Here’s where the EAP exemption comes into play. Employees working in a bona fide executive, administrative, or professional capacity are exempt from overtime pay, so long as they earn a salary above a threshold set by the U.S. Department of Labor (DOL).

Prior to last month, that salary threshold was $23,660 per year. For a brief time, however, it looked like the threshold was going to be increased to $47,476. In 2015, labor advocates were frustrated with a threshold that hadn’t increased in more than 10 years (last increased by President Bush’s DOL in 2004) and found a friend in the then-current administration. President Obama’s DOL proposed the $47,476 figure, more than doubling the threshold at the time.

Several states and business groups responded immediately with legal action, including NFIB. Just days before the Obama rule was set to take effect on December 1, 2016, the courts issued an injunction that stopped the rule from taking effect.
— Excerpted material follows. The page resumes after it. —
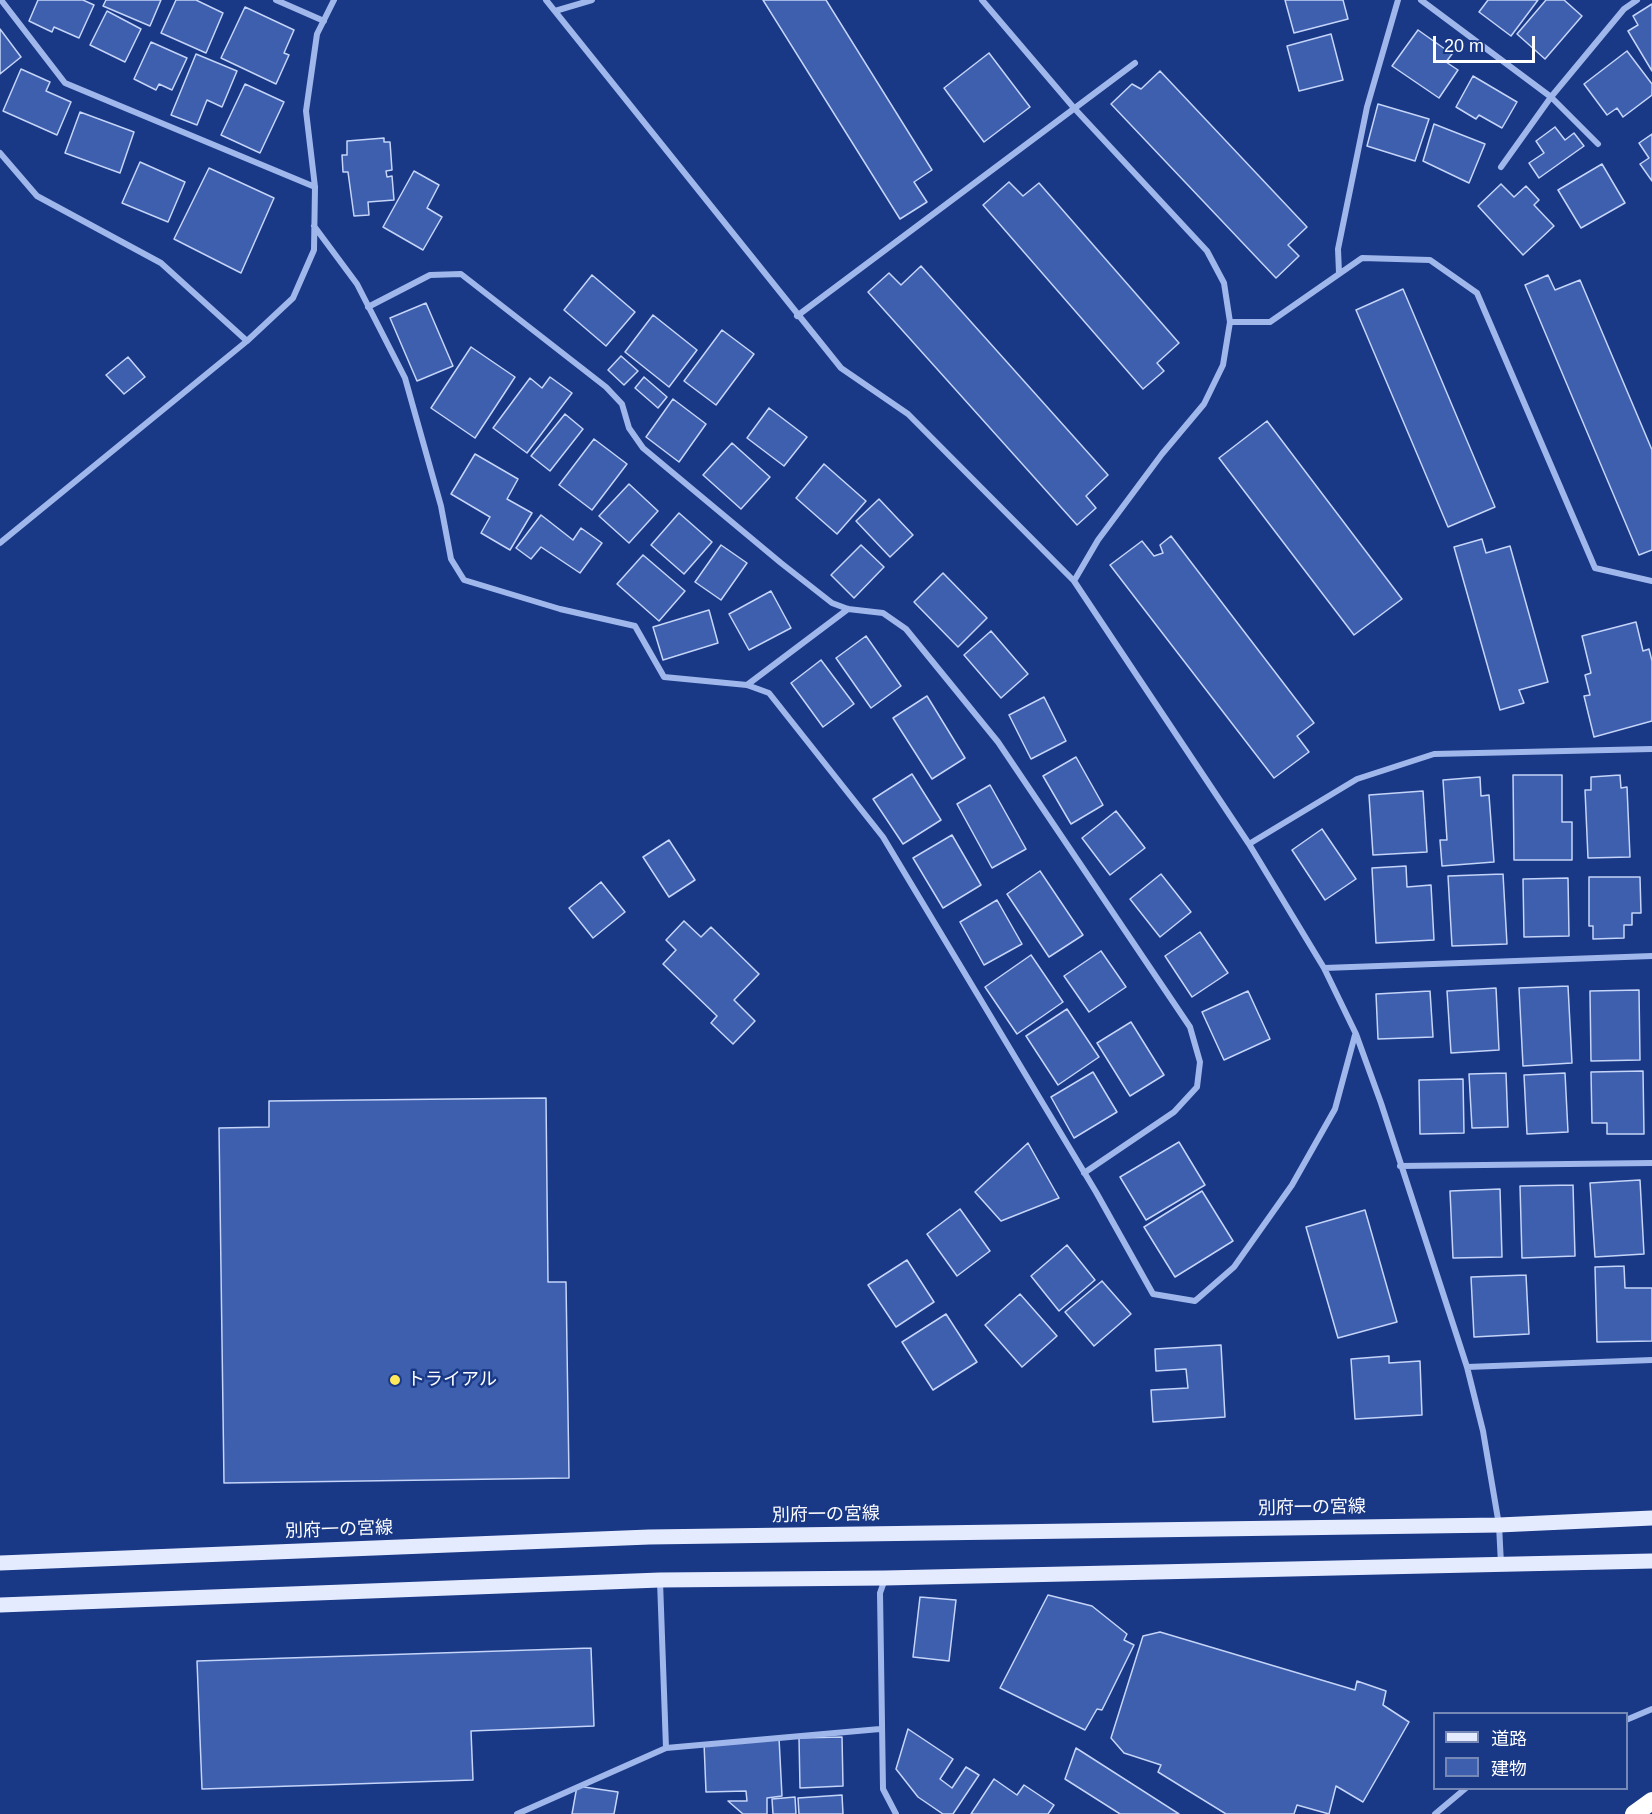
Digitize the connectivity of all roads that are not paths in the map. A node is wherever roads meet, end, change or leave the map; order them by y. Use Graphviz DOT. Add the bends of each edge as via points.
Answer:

Why oppose the rule? For several important reasons: obviously a significant number of small businesses would have likely had employees newly eligible for time-and-a-half overtime pay. Since businesses cannot magically increase their revenues to justify pay increases (we’d love it if we could), employers would have been left with no good options. They could limit employees to 40 hours per week and avoid paying overtime, but managers moved from their salaried positions to hourly jobs and kept under or at 40 hours per week will lose many job perks. These workers would view the change as a demotion.

They could hire additional workers to offset the reduction in hours from formerly salaried

employees, but this may also result in reducing base pay for all hourly workers so that base pay plus overtime pay would not exceed, or would remain close to, the employer’s previous overall labor costs. This would be another significant hit to worker morale.

Fast forward to today, it appears that President Trump’s DOL agreed that the overtime-exempt salary threshold should be raised, but that $47,476 was too much. It settled at $35,568, splitting the difference down to the dollar.

Meanwhile in Oregon, legislation was introduced during the 2019 legislative session that went even further than what was being proposed by the Obama administration just a few short years ago, proposing an overtime threshold of two times the state minimum wage.

If adopted during next year’s short session, the salary threshold in the Portland-metro region would jump to $52,000 immediately. By the time our minimum wage schedule is fully phased-in by July 1, 2022, the thresholds would be $52,000 in rural parts of the state, $56,160 for areas subject to the standard minimum wage rate, and $61,360 for the Portland-metro region, adjusted annually thereafter based on the Consumer Price Index.

Now you might be thinking that these figures are not realistic – that moving from a $23,660 federal threshold to $35,568 is already a significant increase and that numbers like $61,360 just couldn’t possibly be a real threat.

Unfortunately, you would be wrong. The state of Washington’s Department of Labor & Industries is currently proposing a threshold of nearly $80,000 starting in 2026. When has Oregon ever sat back and allowed one of our neighboring states to out-do us?